Sat, Oct 30 2021 9:59 PM

By: Sayed Hamidullah Mussawyan


Nowadays, sustainable development is regarded as the most important problem in developmental literature, which was initially explored in the 1970s and is still being debated in several sectors. As a result, developmental theorists working on this area, addressing this content among the newest topics of development ology have a significant capacity for excellence and refinement.

Today, the Sustainable Development Goals (SDGs) are a significant indicator for assessing a country's status, and many international agencies evaluate how the SDGs are reached using specialized methods and produce a report on each country's progress on an annual basis.

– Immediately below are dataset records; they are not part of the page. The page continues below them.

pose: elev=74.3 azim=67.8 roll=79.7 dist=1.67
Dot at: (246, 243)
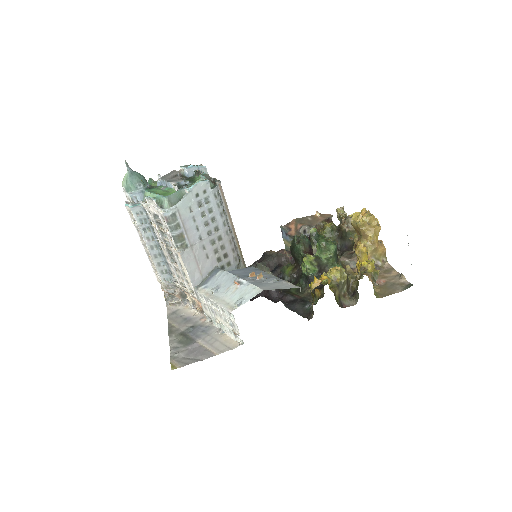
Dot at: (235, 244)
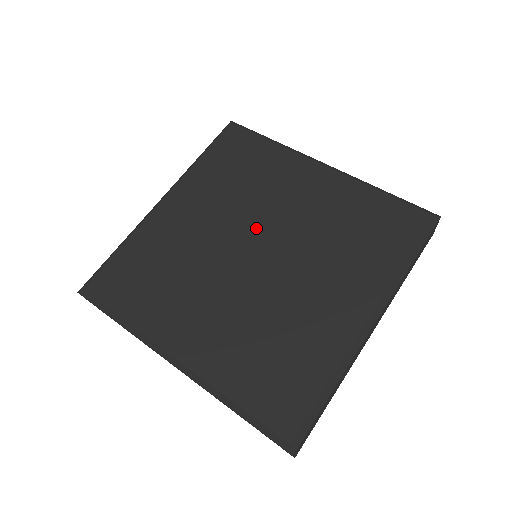
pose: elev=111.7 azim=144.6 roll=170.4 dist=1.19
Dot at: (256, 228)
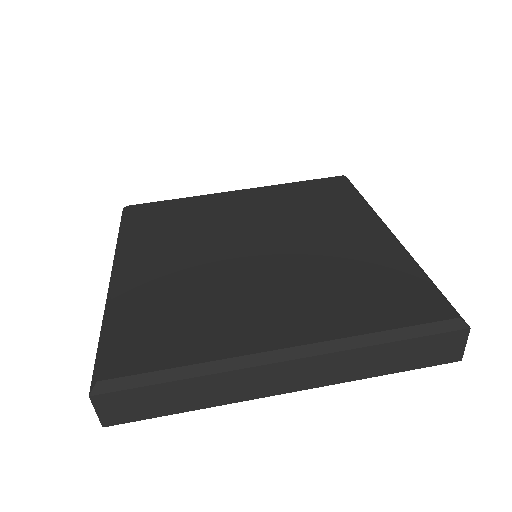
Dot at: (277, 236)
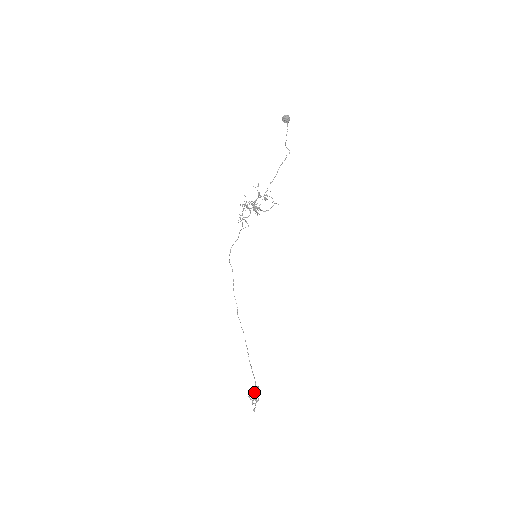
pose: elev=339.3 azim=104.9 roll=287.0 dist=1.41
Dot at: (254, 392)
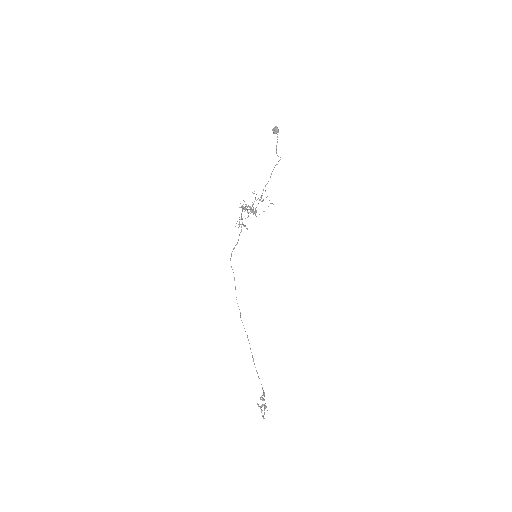
Dot at: (262, 398)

The constitution of Afghanistan, which was adopted by the people's representatives in the Loya Jirga in 2003 in a partly democratic atmosphere, which is often referred to as one of the most advanced constitutions, focuses on the sustainable development goal and legislators have tried to develop the provisions of the constitution in line with the progress and developments of the modern world. Thus, it includes binding provisions on social justice and citizen equality, basic needs, the principle of the appropriate use of natural resources, environmental protection and ecosystem degradation, job creation and forced labor prevention, public education, and acceptance of cultural diversity. Legislators have attempted to develop the constitution's provisions in favor of citizens. On the contrary, implementing the rule of law for all individuals remains a difficulty that has proven ineffective in accomplishing sustainable development goals.